The Playbook also allows for viewing of Flash and thus makes it easier to navigate websites and not run into so many blank content. The clarity of the pictures makes it viable to watch movies even on such a small screen.

Because Blackberry technology has been relatively closed as compared to the number 1 phone operating system, Android, there are a lot less applications developed. However, do not let this stop you. It has already been announced that come February 2012, Blackberry will be releasing an operating system which will allow it to use all the Android apps.

Because it is so different from the other tablets and has the current limited application pool (which by the way is still about 25,000 applications), they lowered the price of the Playbook for over the holiday season. You can now get the Playbook for as little as $199.00 (CDN) at select retailers. Check the Blackberry website to find out where.

Still even at full price, it is comparable in cost to all the other major tablets out there.

Asus Eee

One of the “newer” kids on the block, the Asus Eee has several differences from the top two that made it interesting enough for my husband to go out and buy. First off, it runs off of an Android operating system, thus opening up the full suite of Android apps out there.

The size is somewhere between the Playbook and the iPad, closer to the Playbook, so it is still small enough to fit into a large oversized pocket. On its own, the Eee has about 4-hours of battery life. However, you can purchase a dock for it which doubles the battery life, adds in a real keyboard (for those that dislike on-screen keyboards such as myself), and provides you with critical data ports such as a card reader. When docked, the keyboard portion can be flipped up, closing like a laptop and protecting the screen of the device.

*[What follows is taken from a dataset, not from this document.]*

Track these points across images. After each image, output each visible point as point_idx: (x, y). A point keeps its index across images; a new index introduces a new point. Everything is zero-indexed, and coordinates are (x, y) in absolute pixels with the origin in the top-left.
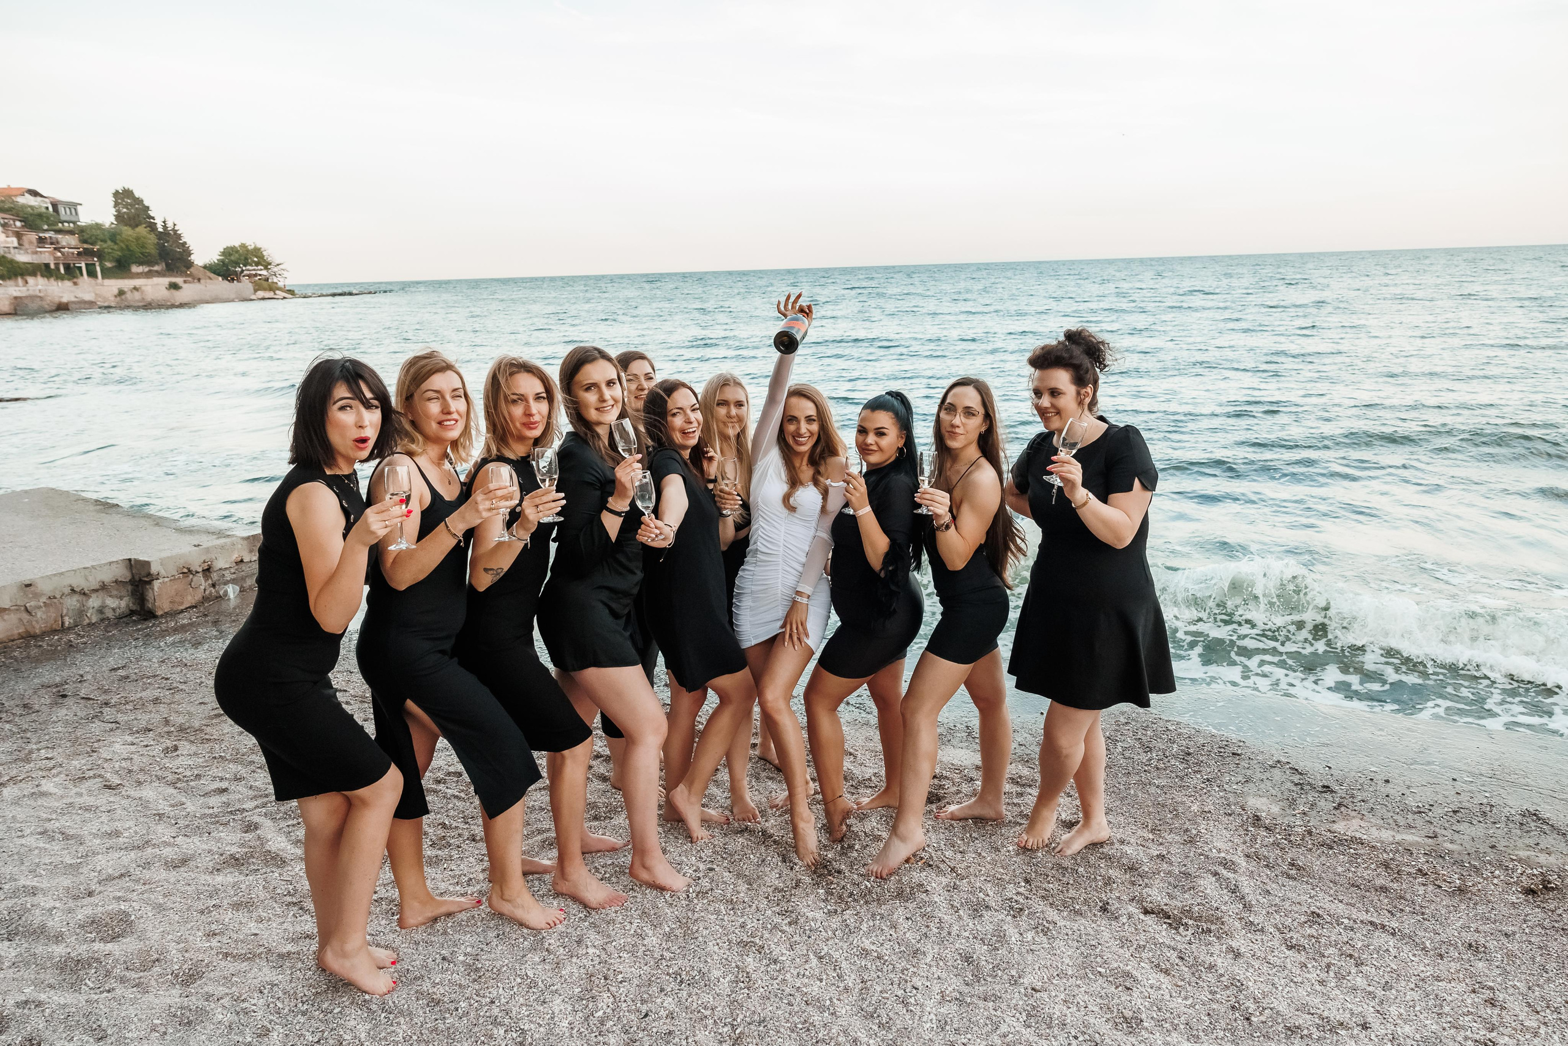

One of the nice programs that comes with Eee is their cloud control. By default, you will receive on the tablet a series of cloud options. One is related to a product by Splashtop that allows you to take control of your desktop computer and work from anywhere. This was great for when I wanted to walk away from my main computer but still continue to work.

Like the iPad, it does require either an accessible WiFi nearby or you have to purchase one with a 3G option and a data plan with it. It actually has a few color choices: blue, red and white, which gives it even more character than the other options available. Overall, if you’re not a iPhone/iPod lovers, this might be a great option for you.

Other options on the market

The above three I have personally had experience with and can speak directly to how we used each. There are other options, however, on the market that are worth considering.

Samsung Galaxy

The Samsung Galaxy has slightly different sizes depending upon which model you end up picking up. The newer models have a size closer to the iPad, the older closer to the Playbook. It is backed by Android technology and operates much like a bigger version of the Samsung phones. It seems to have relatively smooth play and operations but nothing that would call it out as different from the options above.

Amazon Kindle Fire

This option isn’t even available yet to us in Canada but it is available to those of you in the US. The Amazon Kindle Fire may at first look a lot like the Blackberry Playbook. That is because it is built on the same hardware. But that’s where the similarity ends. Amazon went through great efforts to build their own Android-like operating system. That means it can use all the Android apps that are currently available. Plus, it is linked tightly with their Kindle line of products, which is great for avid readers to gain access to their ebooks. And with the new video streaming that’s allowed at Amazon, you can easily rent and watch movies through the Fire. The price is also one of the cheapest on the market, reportedly lower than the actual cost of the device.


With all the tablet options out there, you can’t go wrong going down the tablet option for your next personal computing device. It is definitely a technology that will be growing in the near future and fits in with the type of lifestyle we all seem to have these days.